Dia tahu, sejak awal memutuskan untuk mengambil jalan tersebut ada konsekuensi berat yang akan dihadapinya, namun detik itu tak ada pilihan lain, semesta seperti tak memberi pilihan lain yang bisa Kiara pilih dengan cepat. Rion memujanya, lelaki itu mendambanya, dan mungkin akan melakukan apa saja untuknya, termasuk menggelontorkan banyak uang untuk sesuatu yang mungkin terdengar sepele.

Tapi itu yang Kiara butuhkan. Uang. Tak ada yang lain.

Rasa jijik, rasa muak, amarah, sedih, semuanya hanya bisa dia paksa telan demi sejumlah uang untuk membayar hutang. Tak peduli apa pun, tak peduli siapa pun, ketika keluarganya saja tak pernah peduli padanya, Kiara terbiasa untuk mati rasa.

Dia hanya perlu main aman, main tenang. Meski sejatinya, tembok kantor itu berbicara, dan serapat-rapatnya menutup bangkai, baunya akan tercium juga.

Hari ini dia berusaha untuk tidak peduli lagi, berusaha untuk bekerja seperti biasa lagi, berusaha untuk mematikan perasaannya lagi. Namun bagaimana dia bisa tahan dengan sayup-sayup orang yang membicarakannya dengan nada cemooh dan menghina itu semakin sering terdengar? Bagaimana dia bisa lebih tahan lama pada tatapan jijik dan hina orang-orang itu yang semakin terang-terangan padanya?

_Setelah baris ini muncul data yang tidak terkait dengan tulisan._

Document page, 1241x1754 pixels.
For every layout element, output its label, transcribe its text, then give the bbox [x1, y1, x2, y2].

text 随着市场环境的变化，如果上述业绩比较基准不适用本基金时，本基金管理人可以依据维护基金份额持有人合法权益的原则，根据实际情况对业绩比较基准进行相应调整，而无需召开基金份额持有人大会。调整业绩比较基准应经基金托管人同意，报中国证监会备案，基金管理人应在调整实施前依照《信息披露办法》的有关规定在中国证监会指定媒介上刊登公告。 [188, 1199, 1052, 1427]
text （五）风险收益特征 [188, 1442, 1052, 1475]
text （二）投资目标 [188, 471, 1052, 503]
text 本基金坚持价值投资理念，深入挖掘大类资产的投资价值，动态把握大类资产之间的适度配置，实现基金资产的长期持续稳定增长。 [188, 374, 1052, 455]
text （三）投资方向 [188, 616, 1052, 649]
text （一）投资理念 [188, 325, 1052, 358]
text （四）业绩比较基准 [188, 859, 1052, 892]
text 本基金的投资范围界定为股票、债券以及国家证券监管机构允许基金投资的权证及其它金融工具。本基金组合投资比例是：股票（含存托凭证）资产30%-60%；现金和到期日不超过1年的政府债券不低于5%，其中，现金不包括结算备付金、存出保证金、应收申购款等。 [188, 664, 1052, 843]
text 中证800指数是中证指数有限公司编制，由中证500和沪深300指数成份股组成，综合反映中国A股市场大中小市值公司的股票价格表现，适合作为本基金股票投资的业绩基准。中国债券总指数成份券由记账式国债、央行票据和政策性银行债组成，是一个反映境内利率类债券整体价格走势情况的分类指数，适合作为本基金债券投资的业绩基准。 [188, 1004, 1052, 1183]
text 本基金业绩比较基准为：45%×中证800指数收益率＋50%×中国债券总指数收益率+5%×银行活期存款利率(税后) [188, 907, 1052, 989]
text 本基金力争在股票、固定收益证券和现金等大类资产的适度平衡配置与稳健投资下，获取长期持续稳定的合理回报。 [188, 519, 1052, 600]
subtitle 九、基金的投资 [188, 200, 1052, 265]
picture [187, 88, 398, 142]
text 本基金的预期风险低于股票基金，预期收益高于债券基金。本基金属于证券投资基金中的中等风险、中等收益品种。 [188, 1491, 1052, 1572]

Kiara nyaris tak sanggup. Dia banyak menghabiskan waktu di toilet hari ini, untuk menangis. Berharap itu bisa meredakan sesaknya, tapi kenyataannya orang-orang jauh lebih keras membicarakannya di toilet sana.

“Menurut lo?” Kiara balik bertanya.

Narga mendongak, mempertemukan pandangan mereka. “Kak ….”

“Kalau menurut lo itu bener, ya udah. Gue nggak ada kewajiban apa pun buat ngejelasin itu.”

Lelaki itu ingin protes, tapi untuk apa ketika yang dikatakan Kiara memang benar. Kiara tidak punya kewajiban untuk menjelaskan apa pun padanya. Memangnya dia siapa? Teman saja bukan. Mereka memulai percakapan singkat lewat pesan teks saja baru beberapa hari yang lalu. Narga benar-benar punya keberanian yang penuh untuk menyeret Kiara ke tempat itu dan menanyakan hal tersebut, ketika mereka bukan siapa-siapa.

Narga akhirnya melepas tangan Kiara, mundur dua langkah sampai mereka kini berjarak. Dia menunduk, membuang napas berat.

Dua ingin menyerah. Memang mungkin sudah seharusnya dia membiarkan perasaan itu berenang di dalam harinya tanpa mencoba untuk muncul ke permukaan dan menyapa. Perasaannya ada hanya untuk dipendam, bukan untuk diungkapkan. Namun ketika dia benar-benar akan menyerah dan membiarkan Kiara pergi, wajah Gladys dengan suara mengomelnya itu muncul dalam ingatan. Bagaimana perempuan itu dengan keras menginginkan Kiara berubah melaluinya, dan bagaimana usahanya bisa saja menyelamatkan bukan hanya satu perasaan, tapi juga banyak perasaan.

Lalu Narga kembali mendongak, menatap perempuan cantik di hadapannya yang ternyata belum ingin bergerak dari tempatnya. “Kalau gitu, biarin gue bikin lo berkewajiban menjelaskan itu ke gue,” ucapnya dengan lugas.

Kiara diam. Dia sudah tahu maksudnya.

“Respons gue,” sambung Narga. “Gue mau deketin lo, bikin lo suka sama gue, bikin lo jatuh cinta sama gue, bikin lo jadi milik gue. Gue mau lo ninggalin laki-laki itu, buang laki-laki itu.”

“Narga—”

“Kak, lo sadar nggak sih apa yang lo lakuin ini salah?” potongnya. “Gue yakin, lo sadar banget. Tapi kenapa? Kenapa tetep lo lakuin? Kenapa tetep lo jalanin?”

Tak ada kalimat yang bisa Kiara lakukan untuk menjawab pertanyaan itu. Dia memilih bungkam.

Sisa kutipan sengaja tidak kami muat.